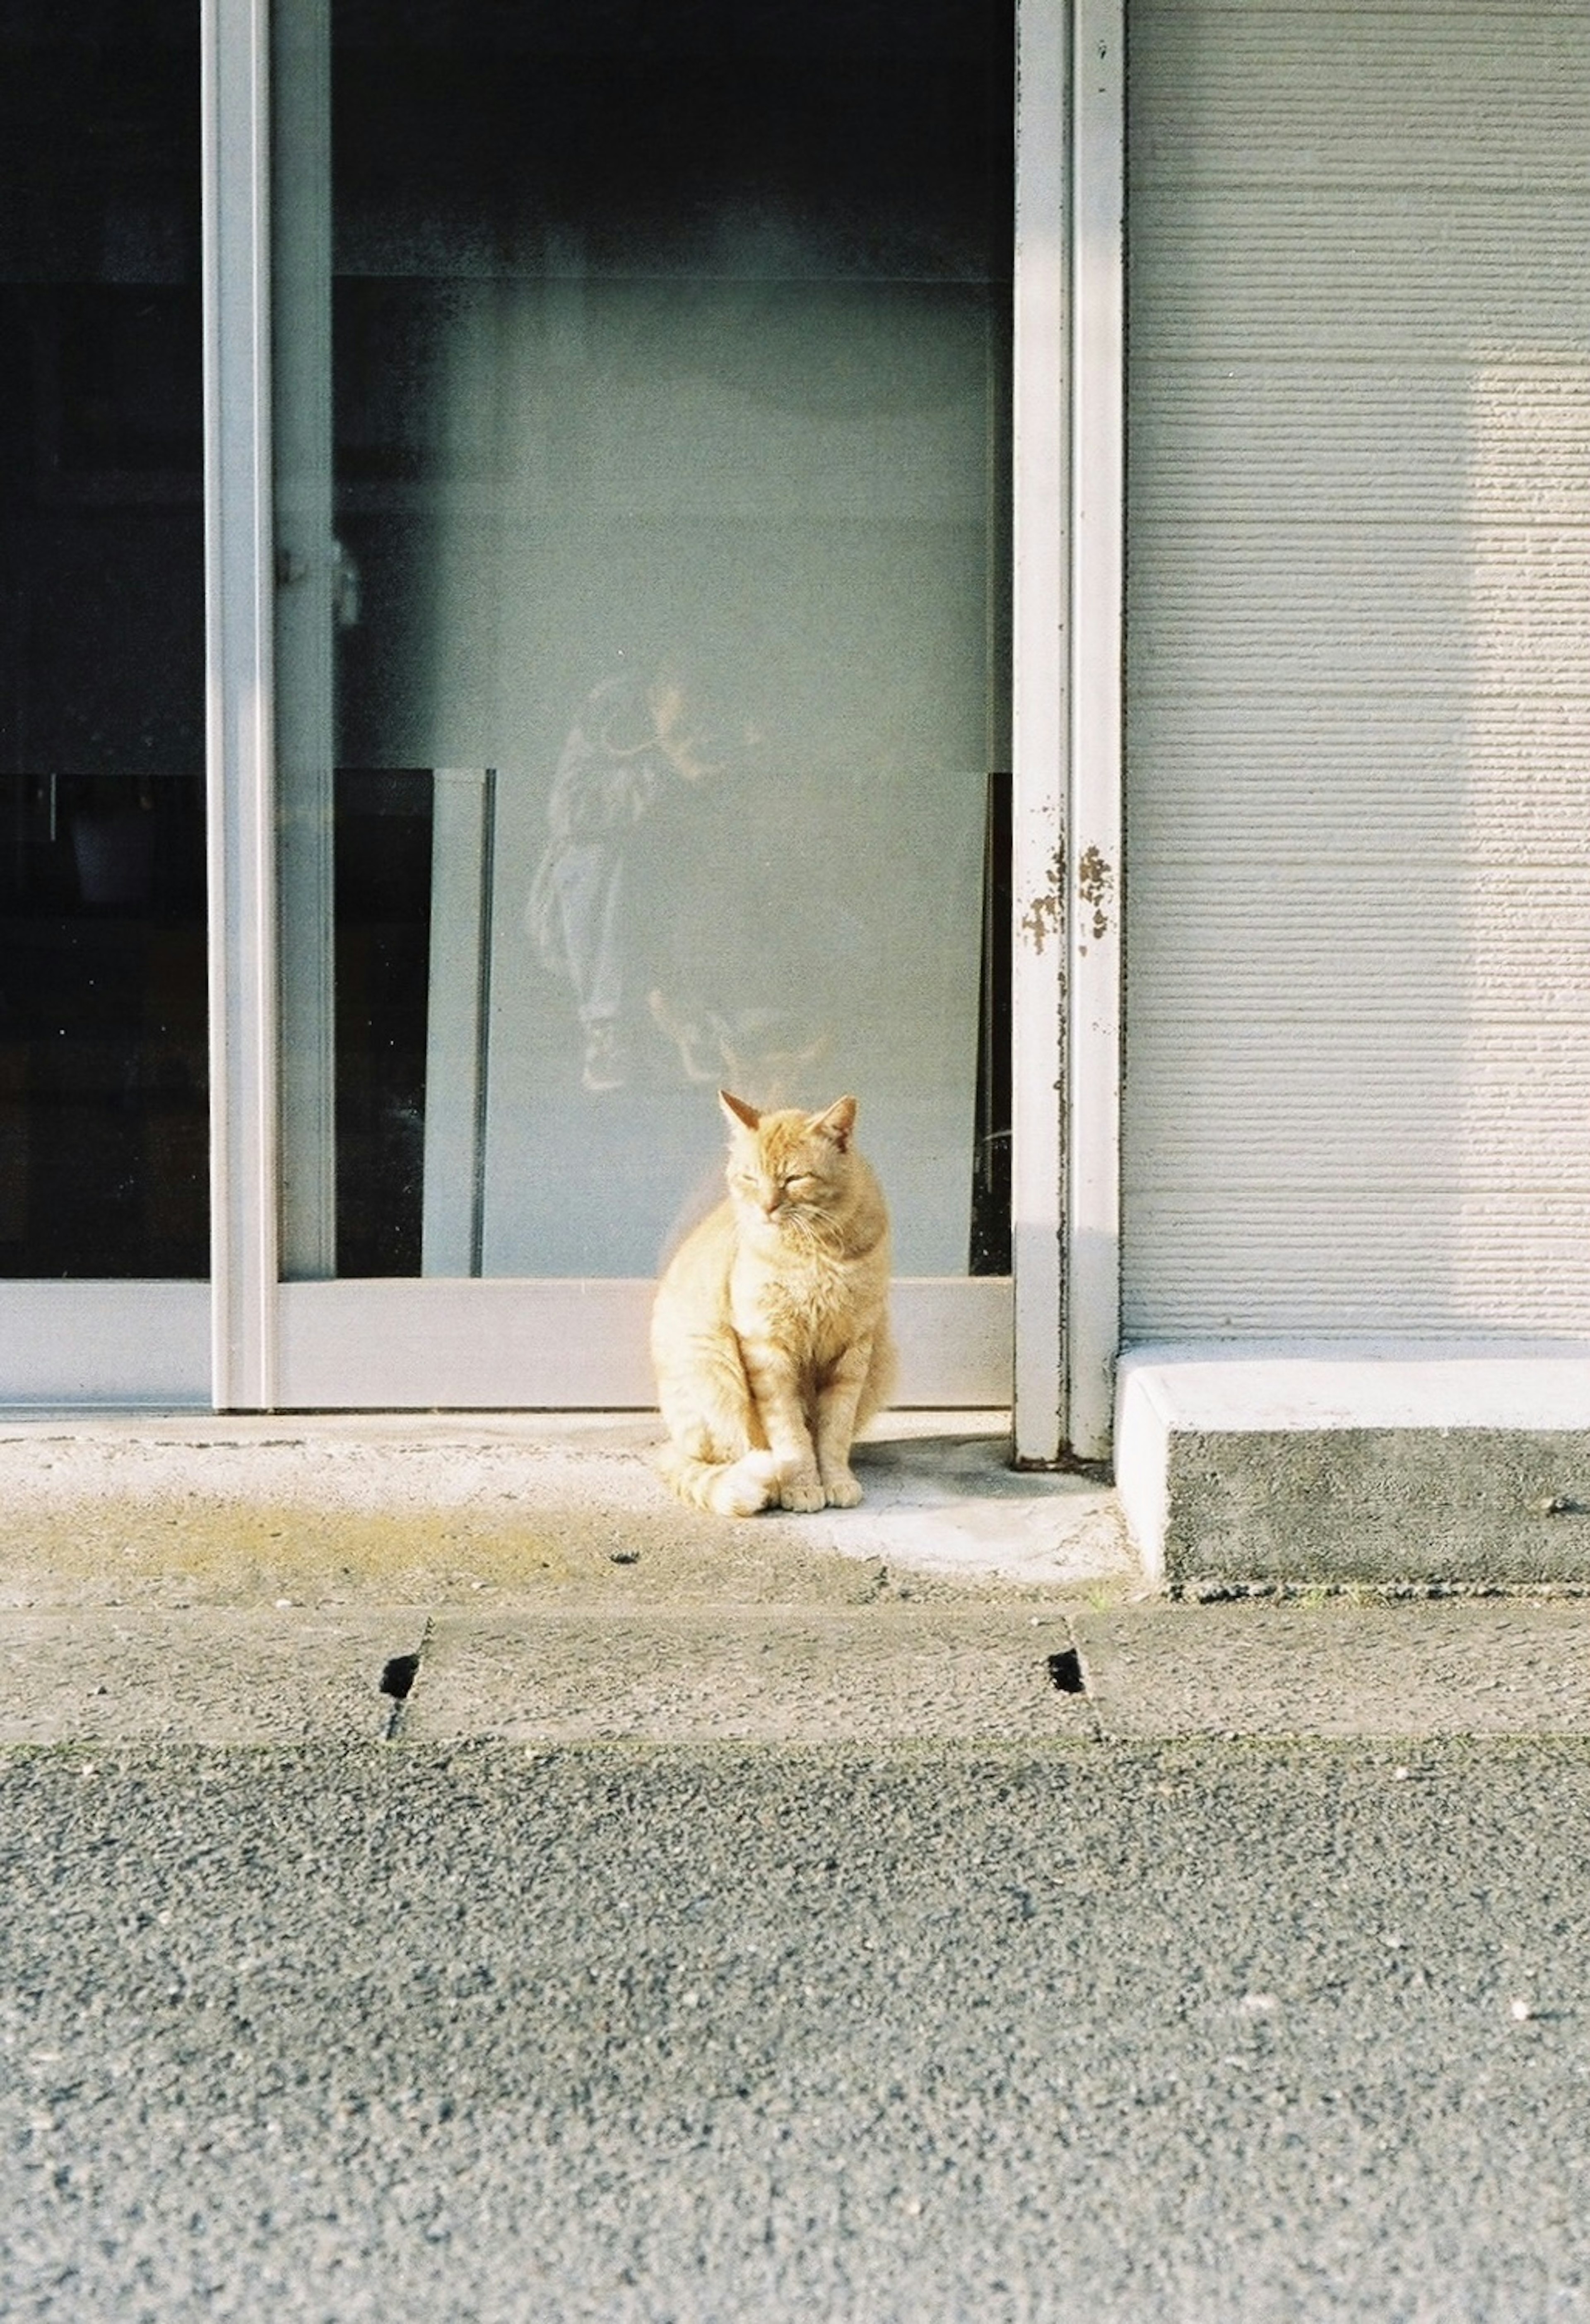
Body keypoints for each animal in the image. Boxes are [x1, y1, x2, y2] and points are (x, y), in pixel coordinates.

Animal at [650, 1092, 892, 1515]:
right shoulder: (767, 1351)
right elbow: (791, 1435)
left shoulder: (854, 1350)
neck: (815, 1252)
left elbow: (834, 1432)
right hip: (714, 1367)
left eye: (794, 1179)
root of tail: (674, 1445)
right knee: (731, 1453)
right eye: (749, 1178)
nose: (766, 1207)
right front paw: (802, 1485)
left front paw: (836, 1480)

****************************************

**Exercise objective:**
Copy all the material above exactly, but skip each image.

**Result of the exercise:**
Body keypoints for each animal in the image. Boxes are [x1, y1, x2, y2] and points are (x, y), in pixel coordinates.

Animal at [650, 1092, 892, 1515]:
right shoulder: (767, 1351)
right elbow: (791, 1435)
left shoulder: (854, 1350)
neck: (815, 1252)
left elbow: (834, 1432)
right hip: (714, 1367)
left eye: (794, 1179)
root of tail: (674, 1445)
right knee: (731, 1453)
right eye: (749, 1178)
nose: (766, 1207)
right front paw: (802, 1485)
left front paw: (836, 1480)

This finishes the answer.